Problem to work on
Transcribe the section of the talk transcript that begins with the words "And then the" and ends with "might be nice.".

Do you think you can hear from there, Paul? Yes, I can. Thank you. Or you could just give me your hearing aid. No, that wouldn't work for you. That would be misplaced kindness. Roshi suggests that Paul could just give him his hearing aid in case he can't hear from behind. But that would be a misplaced kindness. That would be entity thinking because I would think the hearing aid had to hear. Hello, hearing aid, how are you? Okay, how are you, hearing aid? Okay. Sometimes I wonder, though, how I talk so much. Just came from giving this talk this morning.

[01:03]

It was okay. You know, it was kind of fun. But I'm so much, you know, usually if I'm in a seminar, I can't do anything else. So I know this sounds a little zenny, but I don't feel like I'm talking exactly. In order to try to do this with you as often as I do, we do, I have to concentrate on my feeling. And if my feeling is clear, then I just extend that feeling, clarity, into speaking.

[02:06]

And then the words disappear back into feeling. So it's by paying attention to feeling, not so much thinking at all particularly, that I find something to say. Now this is actually an application of the teaching of Nagarjuna. I don't know if I can make that clear today, but maybe I can. And by the way, thanks for letting me change the schedule today. But I also had the imagination having discussion in the mornings might be nice.

[03:09]

And somebody asked me, I mean I'm often asked, you know, in your lectures there's a presentation of so much, what should I... What should I practice? And maybe I said this already, but I feel like maybe I'm presenting an orchestra. And you can choose what part you want to play. It depends what instrument you're good at. But as I've said, I'm also not speaking because of our lay sangha that's not centralized. I'm also speaking to you when you're not here.

[04:29]

Or I'm trying to, anyway. I mean, I want... I hope that what I'm presenting is circumstantiated enough... No, it's okay. Okay. Does it go on? No, it's circumstantial. Does it go on? Well, we'll see. Let me check my feeling. Circumstantiated. I never used that word before. I don't even know if it exists. It must exist. That when circumstances appear that are similar in your activity, you, oh, yes, isn't that what happened in the Okay, now, this paying attention to your feeling is sort of paying attention to the embodied mind.

[05:33]

the more mind and body are woven together. The more feeling, the more it is feeling that is the knowing which most includes mind and body. Now, do you notice that when I say something like that, I have to say it a certain way? I have to say it a certain way that she can translate. Which means that I have to say it in units that somehow work with German language. And when I used to be translated into French sometimes, I really have to speak in different units. And it takes me a little bit to get a feel for it.

[06:54]

But it's interesting. After all these years, I can't speak anything in German, but I can speak in the units that can be translated. Not bad, huh? Okay. Okay, so So among the orchestral possibilities of dharma phrases, etc., among the possibilities of the orchestral dharma phrases, One could choose.

[08:18]

Yeah, you can, as I often say, you pay attention to the one that catches you or something like that. But there's what I would call a deeper way to do it. As you're feeling, it's a kind of flow of mind, body and phenomena. And your experience in the immediate situation. That... That... that flow usually has a kind of questioning in it.

Data entries
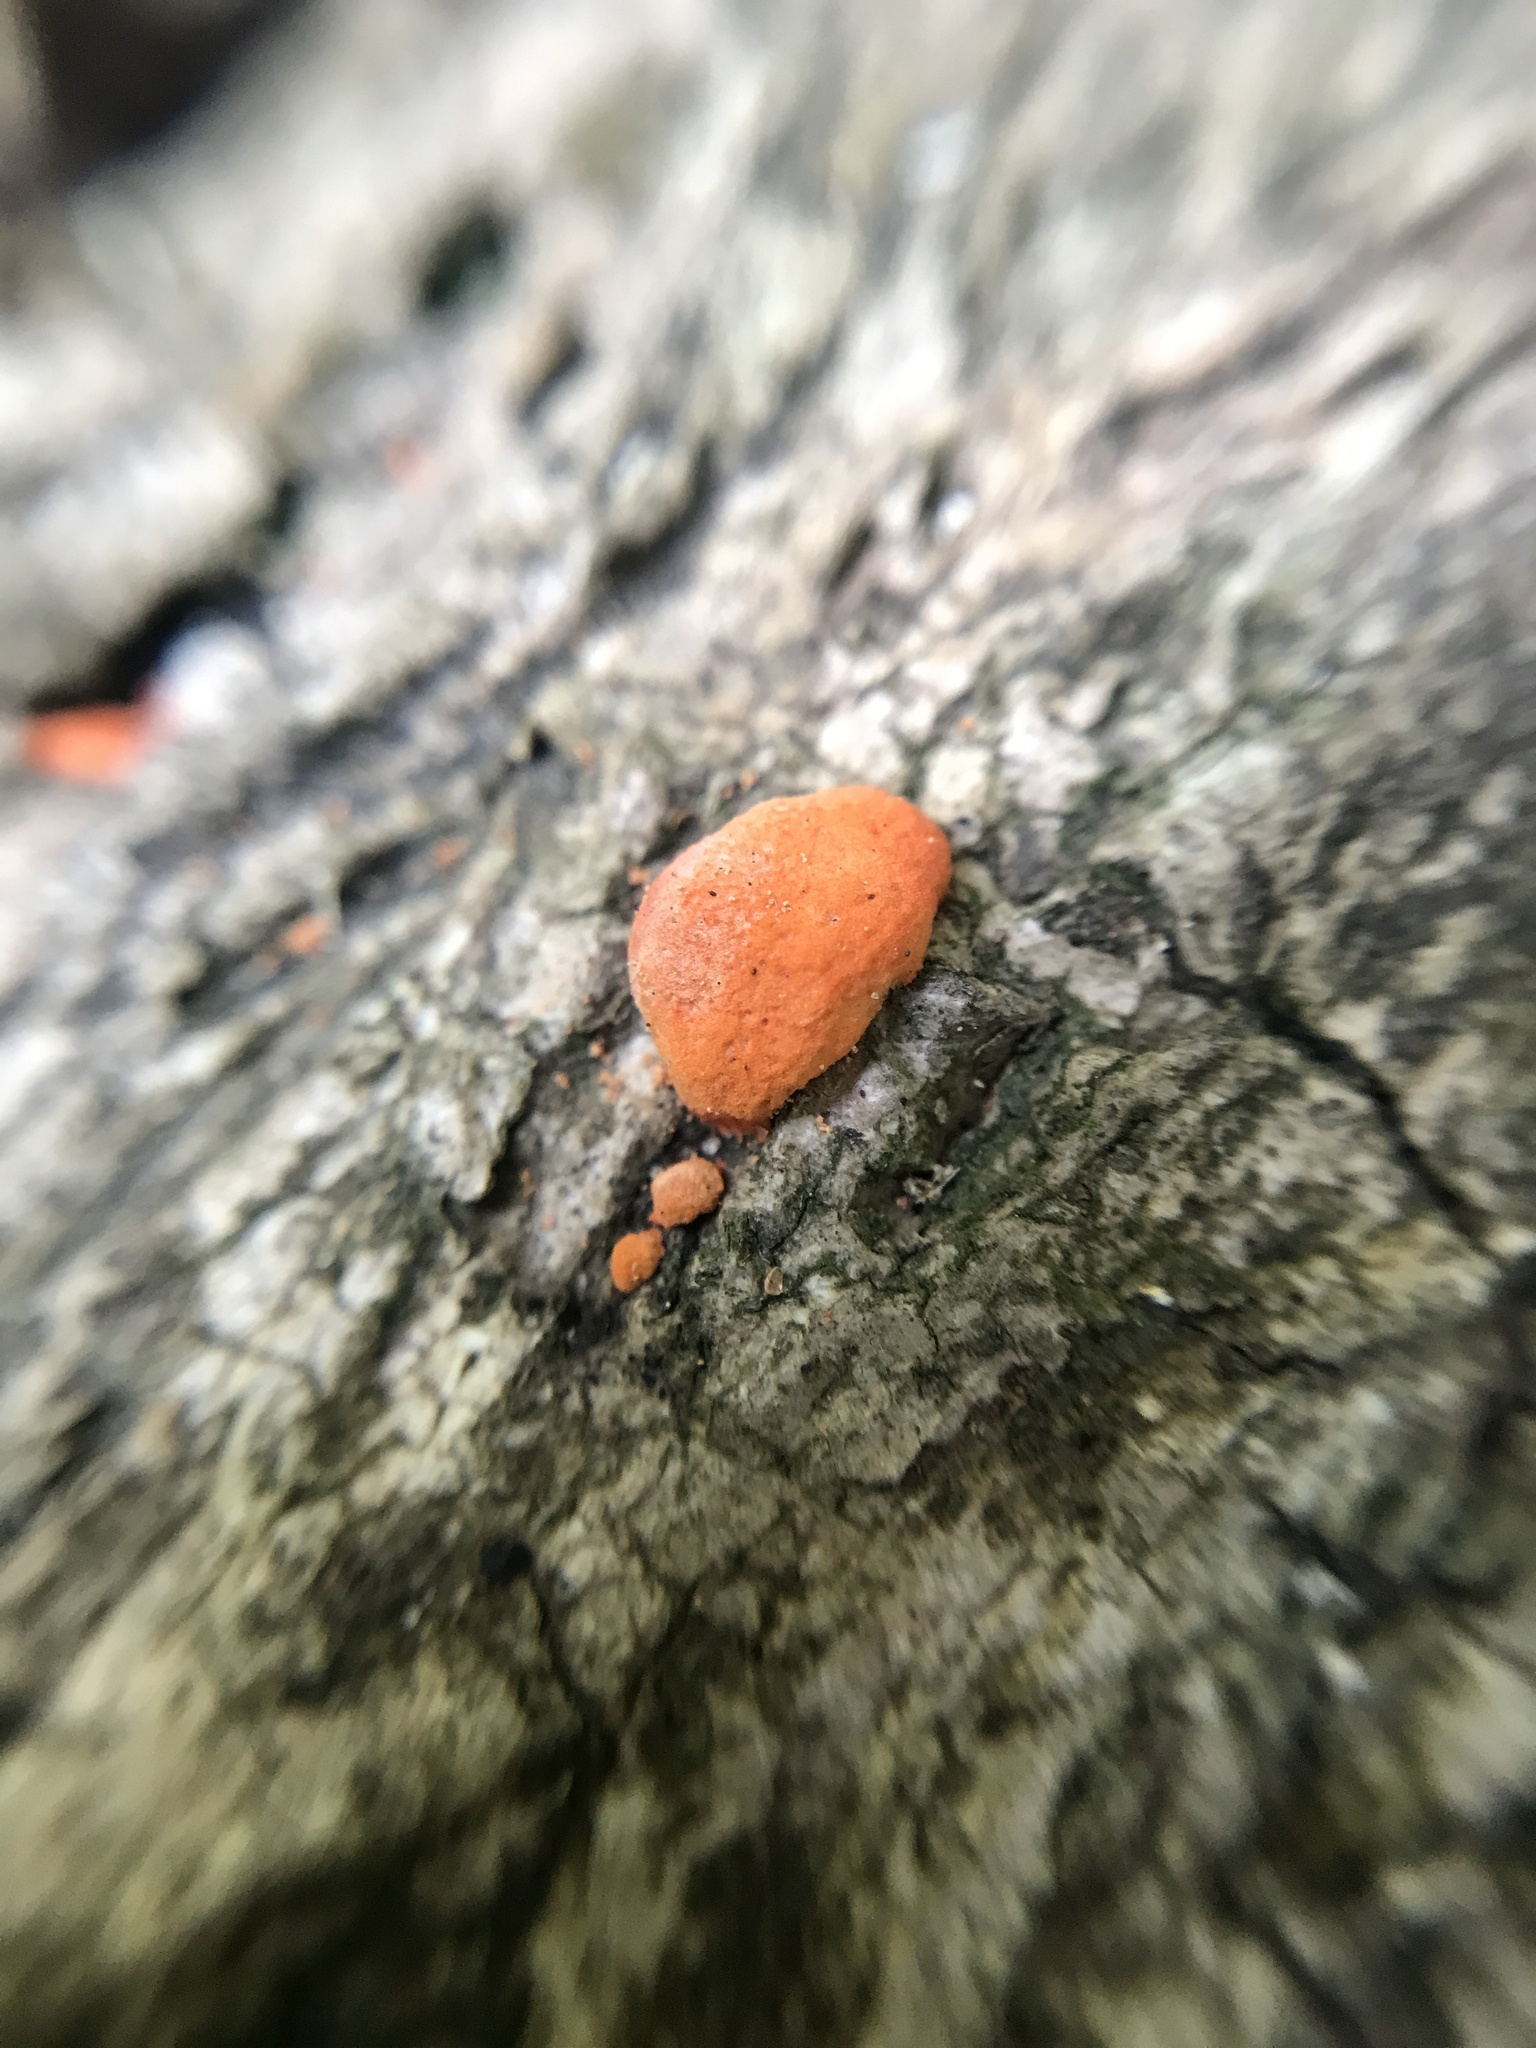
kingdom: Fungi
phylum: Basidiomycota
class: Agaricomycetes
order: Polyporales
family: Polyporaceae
...
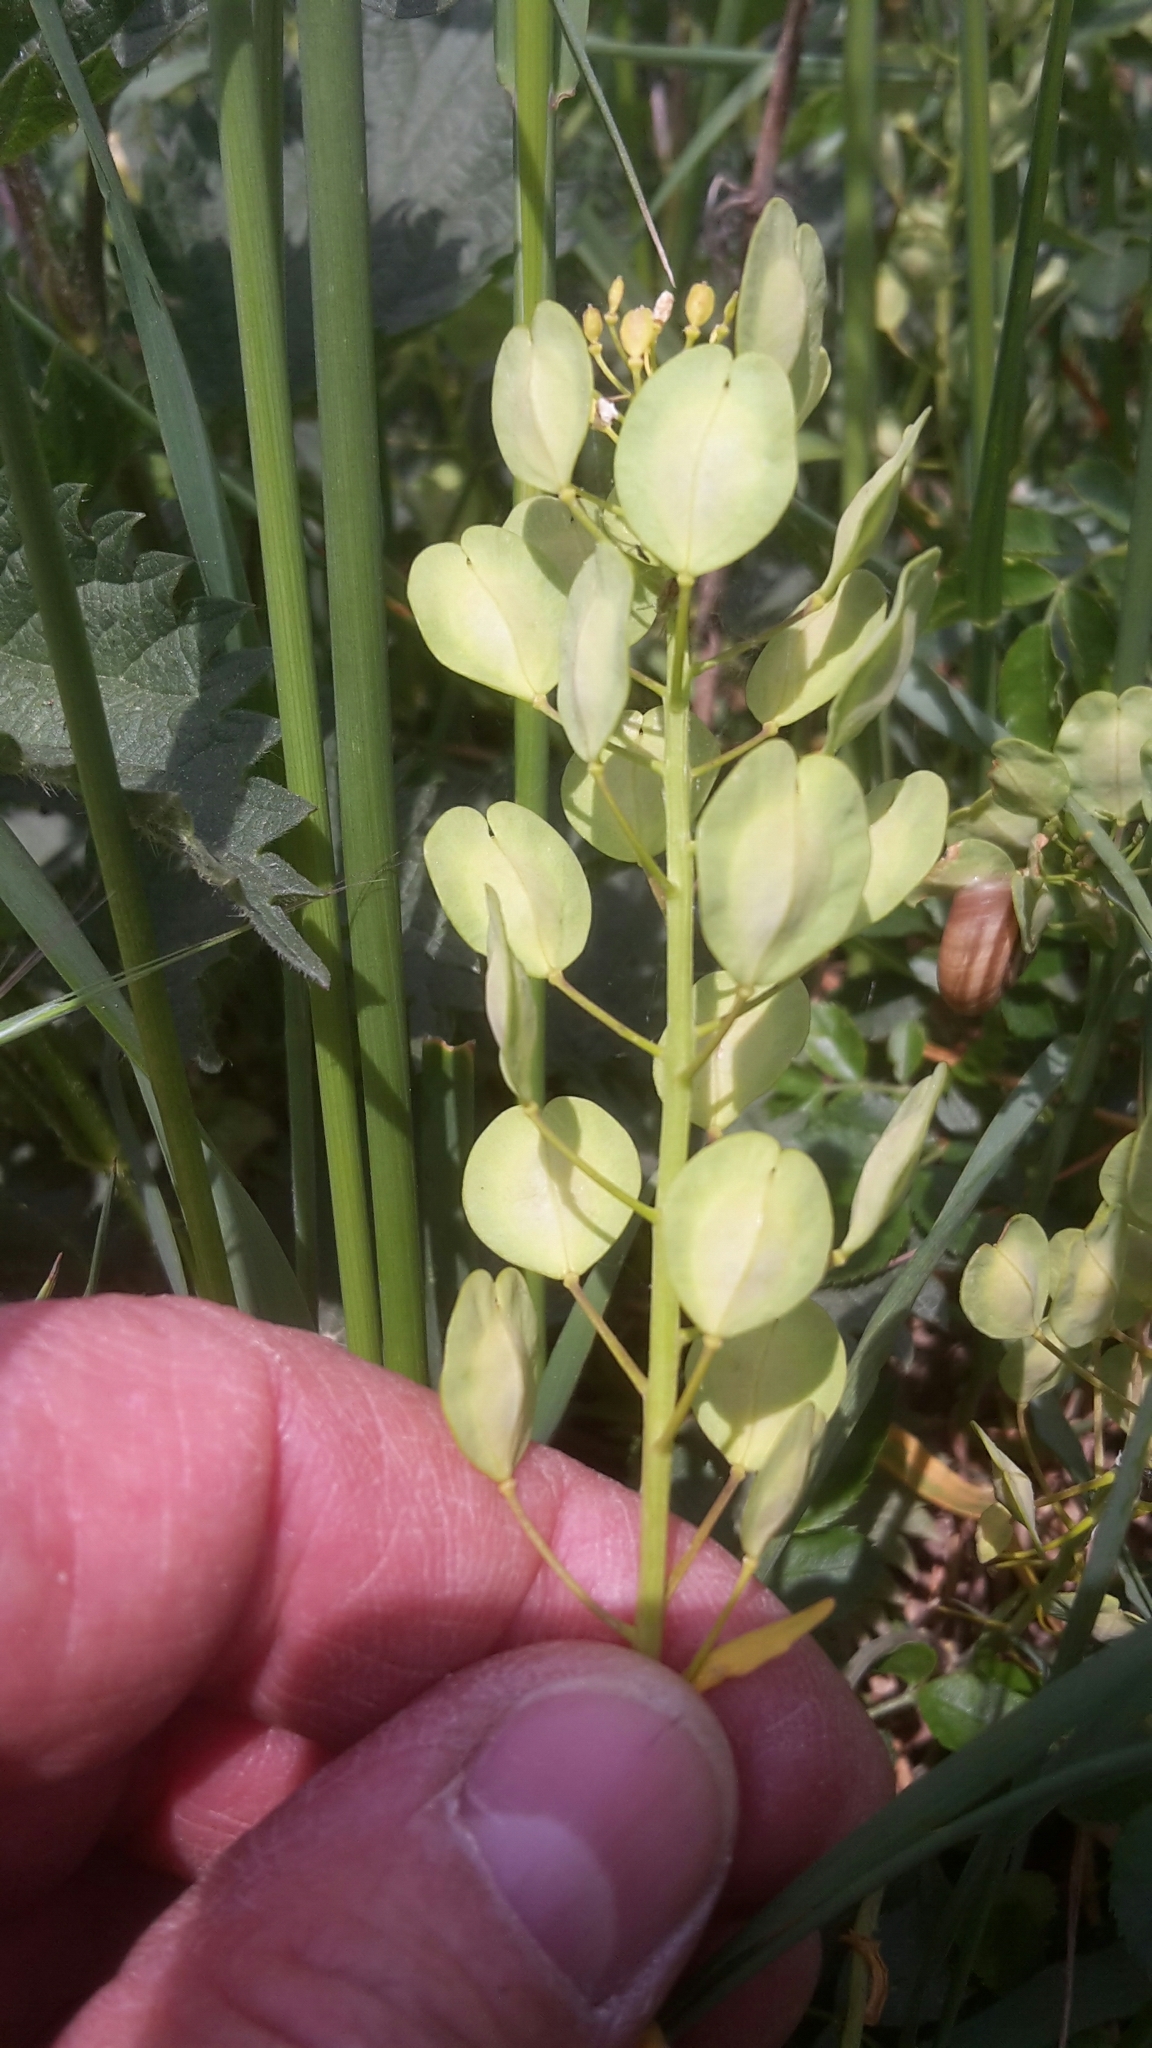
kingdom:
==
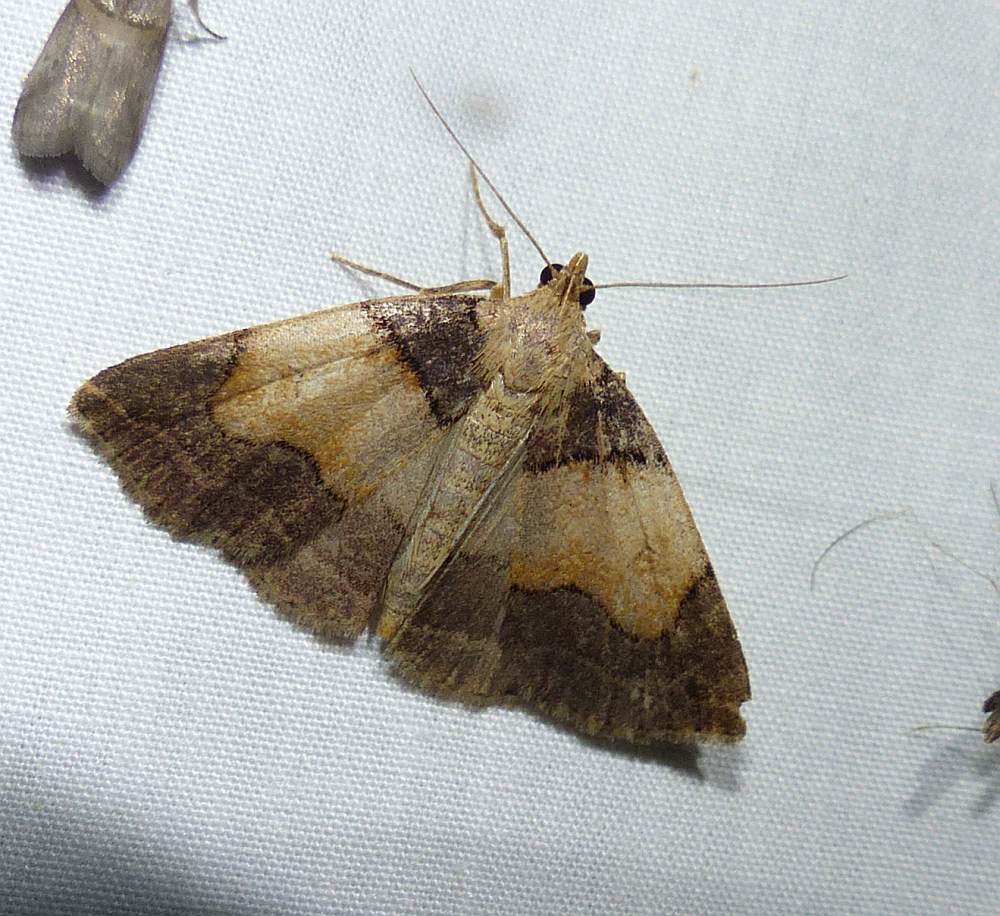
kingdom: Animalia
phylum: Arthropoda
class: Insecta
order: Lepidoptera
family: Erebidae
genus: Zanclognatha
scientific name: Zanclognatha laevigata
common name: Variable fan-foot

Output of the task
And then the words disappear back into feeling. So it's by paying attention to feeling, not so much thinking at all particularly, that I find something to say. Now this is actually an application of the teaching of Nagarjuna. I don't know if I can make that clear today, but maybe I can. And by the way, thanks for letting me change the schedule today. But I also had the imagination having discussion in the mornings might be nice.